# Exercise data:
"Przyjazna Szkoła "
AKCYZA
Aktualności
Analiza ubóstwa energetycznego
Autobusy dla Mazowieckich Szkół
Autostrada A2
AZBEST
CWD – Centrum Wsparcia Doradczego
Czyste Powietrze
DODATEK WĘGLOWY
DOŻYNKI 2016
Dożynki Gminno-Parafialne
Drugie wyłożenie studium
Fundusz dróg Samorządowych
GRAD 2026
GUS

--

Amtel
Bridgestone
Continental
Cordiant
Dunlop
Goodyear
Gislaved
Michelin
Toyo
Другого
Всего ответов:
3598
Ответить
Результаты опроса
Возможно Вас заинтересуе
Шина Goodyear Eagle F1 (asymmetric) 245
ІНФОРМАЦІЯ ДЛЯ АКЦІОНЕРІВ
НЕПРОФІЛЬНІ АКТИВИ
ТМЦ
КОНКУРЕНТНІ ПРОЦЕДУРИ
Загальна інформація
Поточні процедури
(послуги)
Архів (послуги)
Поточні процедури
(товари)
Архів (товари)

# Work required:
Each line containing "Goodyear" belongs in the answer; pick these out of the material and copy them.

# Result below:
Goodyear
Шина Goodyear Eagle F1 (asymmetric) 245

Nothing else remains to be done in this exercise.